When hiring, there’s no question that companies want to attract the best candidates to choose from. Creating a job description, reviewing CV’s and holding interviews may be a normal part of that. But where many companies fall short is how they structure the interview process, by either dragging it out to long or failing to communicate effectively, and then they’re then surprised when top candidates decline the offer.
The feedback we get from candidates after they’re been for interviews is often enlightening. Companies that want to improve their hiring process have an opportunity to learn from this. Here’s what we’re hearing:
- Involve the right people
People often move because of a disconnect with management or the company culture. Therefore, when they go for an interview, they want to engage directly with those they’ll be working with. This gives them an opportunity to determine if these are people they can respect and work with without getting frustrated. If they’re excluded from the interview process, a candidate won’t be able to make an informed decision and they may decide to rather not take the chance and seek opportunities elsewhere.
- Communicate timelines
Senior professionals generally have to work longer notice periods, so understanding the timeline of the interview and hiring process is essential. Equally important is keeping to that timeline. If you promise interview feedback by a certain date and that comes and goes without any communication, they’re likely to swiftly move on to the next opportunity.

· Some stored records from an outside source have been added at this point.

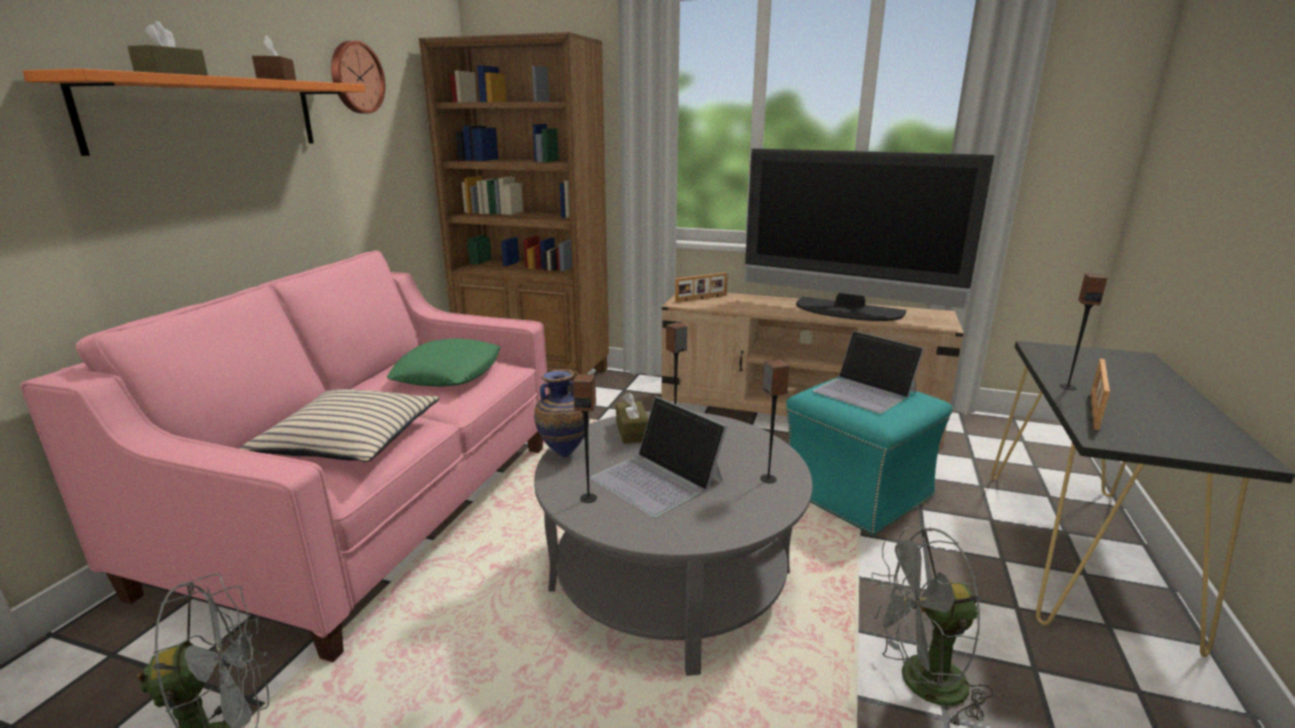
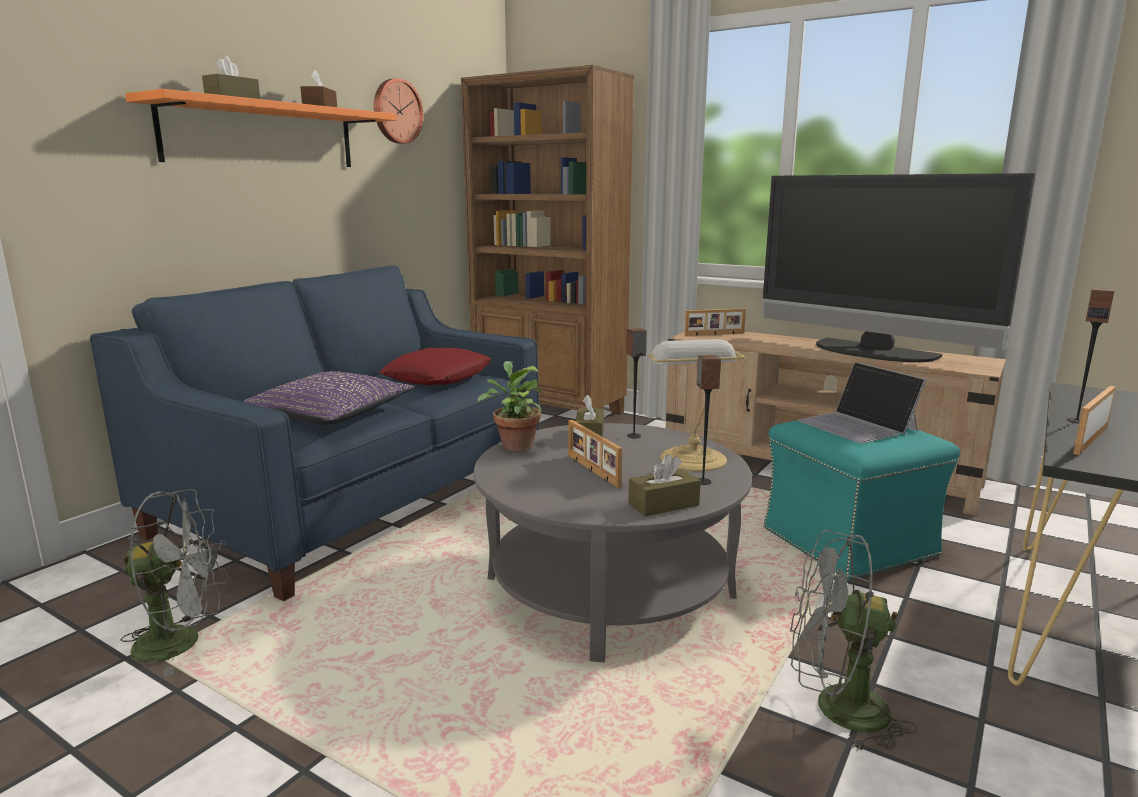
camera: 15 degrees right, 5 degrees down
pink sofa [20,250,549,662] -> blue sofa [90,265,540,601]
beige pillow [239,389,439,462] -> purple pillow [242,371,414,425]
green pillow [387,339,501,387] -> red pillow [379,348,492,385]
vase [534,369,590,458] -> potted plant [477,361,543,452]
speaker [573,374,597,503] -> none
laptop [590,396,727,517] -> picture frame [568,420,622,488]
none -> brown tissue box [628,454,701,516]
none -> table lamp [648,339,745,471]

- Limit the number of interviews
Extending the interview process beyond 2 to 3 interviews becomes frustrating for candidates as it draws the process out and can be very stressful. Structuring interviews to create ample opportunity for both sides to ask questions and see if it would be a good fit can be achieved in fewer meetings. When companies are decisive and move quickly to make an offer to qualifying candidates, they’re more likely to secure them.
- Be upfront about flexible working policies
Hybrid and work from home has become an expectation and can be a deal breaker. No candidate wants to go through a whole series of interviews and decide to accept an offer only to discover there’s a strict office only policy.
The workplace is changing, and with the current skills shortage, companies need to be proactive and organised if they wish to attract the best candidates.